Oh my- that puppy! I just wanna squeeze her! I find it strange that an animal can be so regal/noble looking and so CUTE at the same time


----------



## Courtney (Feb 12, 2010)

Robin, your GSD are SO SO pleasing to the eye!

These pictures did not disappoint


----------



## robinhuerta (Apr 21, 2007)

AwwwwTHANK YOU!

@Danielle....I believe that anyone can take pics at the Sieger Show......you cannot go inside the "rings" during the show, unless you are the "show photographer".
I would love for you to take some pics!


----------



## Danielle609 (Jun 18, 2011)

I will bring my camera along then!

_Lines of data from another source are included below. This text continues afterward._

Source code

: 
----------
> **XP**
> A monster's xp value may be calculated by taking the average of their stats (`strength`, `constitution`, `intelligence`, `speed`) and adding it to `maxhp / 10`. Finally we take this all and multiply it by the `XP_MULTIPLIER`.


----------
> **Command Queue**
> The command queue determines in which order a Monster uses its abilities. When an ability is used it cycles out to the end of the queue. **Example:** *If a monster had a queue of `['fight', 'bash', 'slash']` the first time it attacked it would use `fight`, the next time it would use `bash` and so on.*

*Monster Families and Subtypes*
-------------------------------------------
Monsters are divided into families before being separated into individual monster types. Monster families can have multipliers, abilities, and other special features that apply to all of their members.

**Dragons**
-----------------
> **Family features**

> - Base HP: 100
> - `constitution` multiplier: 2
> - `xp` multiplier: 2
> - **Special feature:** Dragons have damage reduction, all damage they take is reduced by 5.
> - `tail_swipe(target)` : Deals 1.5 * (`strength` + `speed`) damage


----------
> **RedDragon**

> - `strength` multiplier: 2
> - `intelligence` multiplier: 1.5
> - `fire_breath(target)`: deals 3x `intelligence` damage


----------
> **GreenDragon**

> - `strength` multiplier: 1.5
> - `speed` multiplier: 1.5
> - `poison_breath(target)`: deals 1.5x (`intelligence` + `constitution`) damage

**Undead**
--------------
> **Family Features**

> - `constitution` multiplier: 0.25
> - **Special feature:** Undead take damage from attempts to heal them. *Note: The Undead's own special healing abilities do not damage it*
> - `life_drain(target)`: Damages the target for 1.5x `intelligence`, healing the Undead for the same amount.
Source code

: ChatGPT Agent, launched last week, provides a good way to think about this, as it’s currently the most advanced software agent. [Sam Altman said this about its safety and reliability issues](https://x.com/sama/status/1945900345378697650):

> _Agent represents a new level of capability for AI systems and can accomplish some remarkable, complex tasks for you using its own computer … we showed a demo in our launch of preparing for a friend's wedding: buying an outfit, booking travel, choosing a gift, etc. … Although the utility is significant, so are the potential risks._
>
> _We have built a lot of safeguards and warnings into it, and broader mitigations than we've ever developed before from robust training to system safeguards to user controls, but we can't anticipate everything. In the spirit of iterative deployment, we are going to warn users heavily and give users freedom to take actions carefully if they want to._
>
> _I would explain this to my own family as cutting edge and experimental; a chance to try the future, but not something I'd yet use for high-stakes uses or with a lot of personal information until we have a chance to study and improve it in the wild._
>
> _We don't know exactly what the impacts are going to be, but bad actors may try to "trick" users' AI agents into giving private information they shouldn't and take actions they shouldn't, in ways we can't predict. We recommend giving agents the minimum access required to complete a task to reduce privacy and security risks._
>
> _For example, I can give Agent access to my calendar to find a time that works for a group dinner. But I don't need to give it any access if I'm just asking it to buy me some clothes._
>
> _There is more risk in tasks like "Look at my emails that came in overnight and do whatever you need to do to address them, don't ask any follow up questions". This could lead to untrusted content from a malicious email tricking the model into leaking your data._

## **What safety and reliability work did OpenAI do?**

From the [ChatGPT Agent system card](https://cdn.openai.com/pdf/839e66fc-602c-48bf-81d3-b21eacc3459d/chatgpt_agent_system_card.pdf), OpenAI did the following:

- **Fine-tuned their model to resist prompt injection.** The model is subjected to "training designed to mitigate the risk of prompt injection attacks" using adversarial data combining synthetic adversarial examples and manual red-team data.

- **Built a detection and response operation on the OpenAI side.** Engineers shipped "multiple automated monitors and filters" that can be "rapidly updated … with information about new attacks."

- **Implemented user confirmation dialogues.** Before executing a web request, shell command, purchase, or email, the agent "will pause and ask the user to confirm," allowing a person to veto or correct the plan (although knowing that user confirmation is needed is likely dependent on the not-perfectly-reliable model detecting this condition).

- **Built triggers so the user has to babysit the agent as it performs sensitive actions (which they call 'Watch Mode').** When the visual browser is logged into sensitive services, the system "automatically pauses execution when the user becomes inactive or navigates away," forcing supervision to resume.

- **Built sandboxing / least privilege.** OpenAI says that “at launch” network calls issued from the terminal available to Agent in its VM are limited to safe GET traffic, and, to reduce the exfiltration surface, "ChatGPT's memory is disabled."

Can't wait...55 more days, but who's counting?!


----------



## lorihd (Nov 30, 2011)

beautiful dogs, the last picture is my favorate, id give him the "WOW" factor!


----------



## robinhuerta (Apr 21, 2007)

Heres a few more that Kristina has posted/sent me......just random shots.
*I want/need a good camera like hers!......maybe Santa will hear me for next Christmas!*

Primo von Huerta Hof...aka....Rocco.

















Ivan & Mike.....

























9mo old *Tato*.....He was so excited for bitework time!! LOL!


----------



## robinhuerta (Apr 21, 2007)

Sorry.....I screwed up loading it.....
Here's another of Ivan & Mike.










_I still have no idea, HOW Kristine caught this......._
_@lorihd....that he...is actually a she.... 15mo old daughter of Ivan..._


----------



## elisabeth_00117 (May 17, 2009)

Stunning dogs!

Every single time I look at your pups I think maybe I DO want showlines again!


----------



## wyoung2153 (Feb 28, 2010)

Beautiful pups!!!


----------



## onyx'girl (May 18, 2007)

Pretty Pretties!! I love having photographers at training!!

I looked at your thread title, and thought that same thing about 10 minutes before I read it. I was looking at a fb page of great training shots from today and wished I had the camera & lens that shot them..... Action shots are so amazing and a good camera can get them, also the photographer's skill is just as important. 
I can't wait to see more pics of your gorgeous dogs! Santa better get on it now


----------



## GSDBESTK9 (Mar 26, 2002)

Great shots! Beautiful dogs.


----------



## bocron (Mar 15, 2009)

Great shots! That last pic is priceless, I'd put that on a Christmas card .


----------



## Hillary_Plog (Apr 3, 2011)

Awwwwhhhh, my baby boy....I agree Marshies...he's the cutest!  No bias whatsoever, right?!


----------



## HeidiGS (Jul 8, 2013)

I know this is an old thread, but I just love Wheda! :wub:


----------



## Switchblade906 (May 5, 2012)

Beautiful dogs!


----------



## robinhuerta (Apr 21, 2007)

THANKS Heidi!....Wheda is a spoiled Princess living with Mike & Ivan! LOL


----------



## HeidiGS (Jul 8, 2013)

robinhuerta said:


> THANKS Heidi!....Wheda is a spoiled Princess living with Mike & Ivan! LOL


Lol!


----------